* ACTIVITY: Exercise in exact copying: restate word for word only the lines below from the one containing "ir remplir un titre d’habilitation" through the one containing "koncu roka ponovno preverjajo vsi podatki.", omitting any pictures.

[Recorded data]
-- Opening Marker --
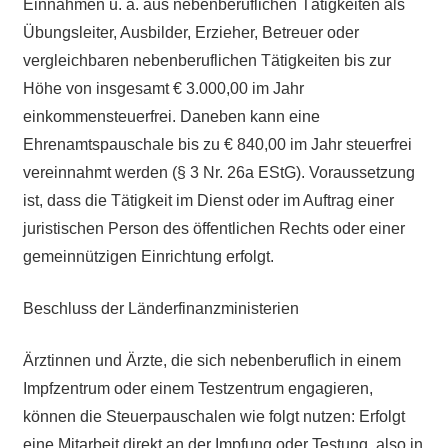
Einnahmen u. a. aus nebenberuflichen Tätigkeiten als
Übungsleiter, Ausbilder, Erzieher, Betreuer oder
vergleichbaren nebenberuflichen Tätigkeiten bis zur
Höhe von insgesamt € 3.000,00 im Jahr
einkommensteuerfrei. Daneben kann eine
Ehrenamtspauschale bis zu € 840,00 im Jahr steuerfrei
vereinnahmt werden (§ 3 Nr. 26a EStG). Voraussetzung
ist, dass die Tätigkeit im Dienst oder im Auftrag einer
juristischen Person des öffentlichen Rechts oder einer
gemeinnützigen Einrichtung erfolgt.
Beschluss der Länderfinanzministerien
Ärztinnen und Ärzte, die sich nebenberuflich in einem
Impfzentrum oder einem Testzentrum engagieren,
können die Steuerpauschalen wie folgt nutzen: Erfolgt
eine Mitarbeit direkt an der Impfung oder Testung, also in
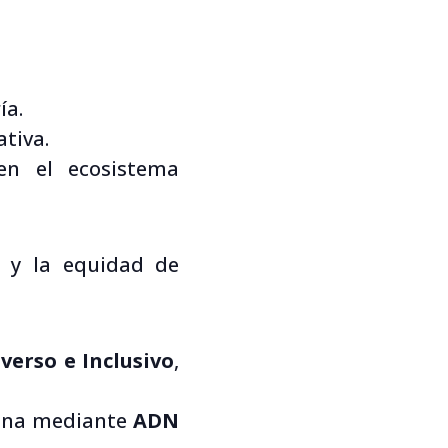
ía.
ativa.
cen el ecosistema
n y la equidad de
verso e Inclusivo
,
mana mediante
ADN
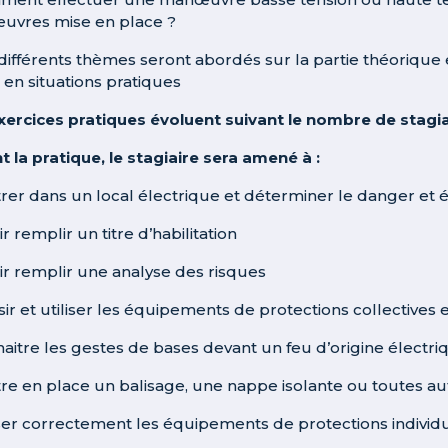
vres mise en place ?
 différents thèmes seront abordés sur la partie théorique 
 en situations pratiques
xercices pratiques évoluent suivant le nombre de stagiair
t la pratique, le stagiaire sera amené à :
trer dans un local électrique et déterminer le danger et é
ir remplir un titre d’habilitation
oir remplir une analyse des risques
sir et utiliser les équipements de protections collectives e
naitre les gestes de bases devant un feu d’origine électri
tre en place un balisage, une nappe isolante ou toutes aut
liser correctement les équipements de protections individ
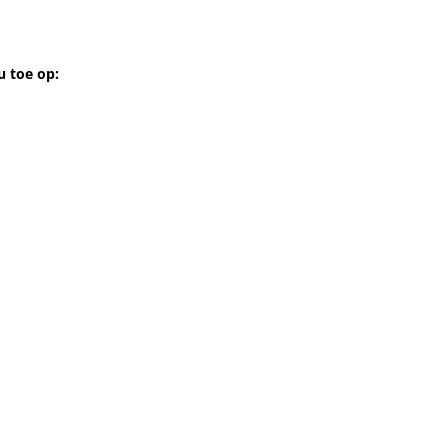
 toe op:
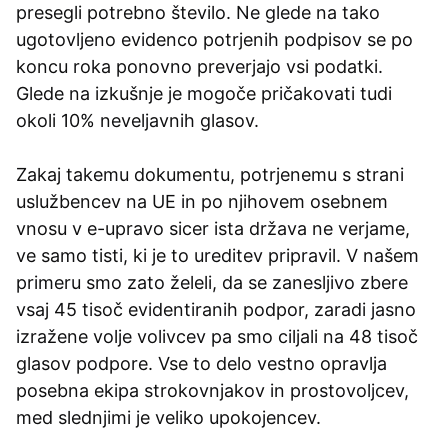
presegli potrebno število. Ne glede na tako
ugotovljeno evidenco potrjenih podpisov se po
koncu roka ponovno preverjajo vsi podatki.
Glede na izkušnje je mogoče pričakovati tudi
okoli 10% neveljavnih glasov.
Zakaj takemu dokumentu, potrjenemu s strani
uslužbencev na UE in po njihovem osebnem
vnosu v e-upravo sicer ista država ne verjame,
ve samo tisti, ki je to ureditev pripravil. V našem
primeru smo zato želeli, da se zanesljivo zbere
vsaj 45 tisoč evidentiranih podpor, zaradi jasno
izražene volje volivcev pa smo ciljali na 48 tisoč
glasov podpore. Vse to delo vestno opravlja
posebna ekipa strokovnjakov in prostovoljcev,
med slednjimi je veliko upokojencev.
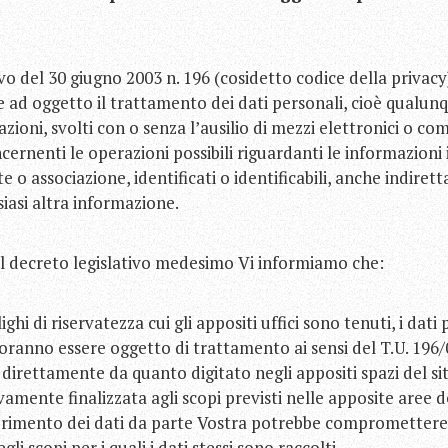
ivo del 30 giugno 2003 n. 196 (cosidetto codice della privac
te ad oggetto il trattamento dei dati personali, cioè qualu
zioni, svolti con o senza l’ausilio di mezzi elettronici o c
cernenti le operazioni possibili riguardanti le informazioni
ente o associazione, identificati o identificabili, anche indir
siasi altra informazione.
 decreto legislativo medesimo Vi informiamo che:
ighi di riservatezza cui gli appositi uffici sono tenuti, i dati
ranno essere oggetto di trattamento ai sensi del T.U. 196/03
 direttamente da quanto digitato negli appositi spazi del sit
ivamente finalizzata agli scopi previsti nelle apposite aree d
rimento dei dati da parte Vostra potrebbe compromettere la
li scopi per i quali i dati stessi sono raccolti.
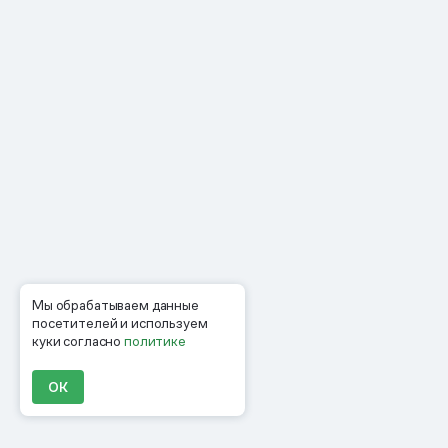
Мы обрабатываем данные
посетителей и используем
куки согласно
политике
ОК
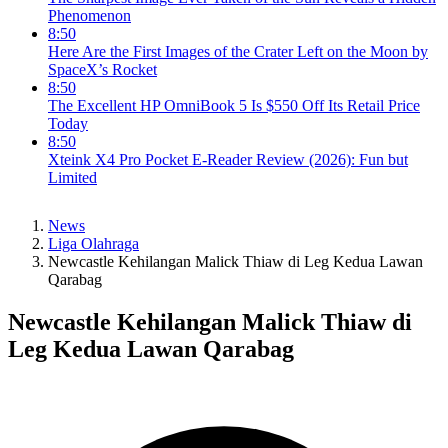
Phenomenon
8:50
Here Are the First Images of the Crater Left on the Moon by
SpaceX’s Rocket
8:50
The Excellent HP OmniBook 5 Is $550 Off Its Retail Price
Today
8:50
Xteink X4 Pro Pocket E-Reader Review (2026): Fun but
Limited
News
Liga Olahraga
Newcastle Kehilangan Malick Thiaw di Leg Kedua Lawan
Qarabag
Newcastle Kehilangan Malick Thiaw di
Leg Kedua Lawan Qarabag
-- Closing Marker --
* SOLUTION:
ir remplir un titre d’habilitation
oir remplir une analyse des risques
sir et utiliser les équipements de protections collectives e
naitre les gestes de bases devant un feu d’origine électri
tre en place un balisage, une nappe isolante ou toutes aut
liser correctement les équipements de protections individ
 toe op:
presegli potrebno število. Ne glede na tako
ugotovljeno evidenco potrjenih podpisov se po
koncu roka ponovno preverjajo vsi podatki.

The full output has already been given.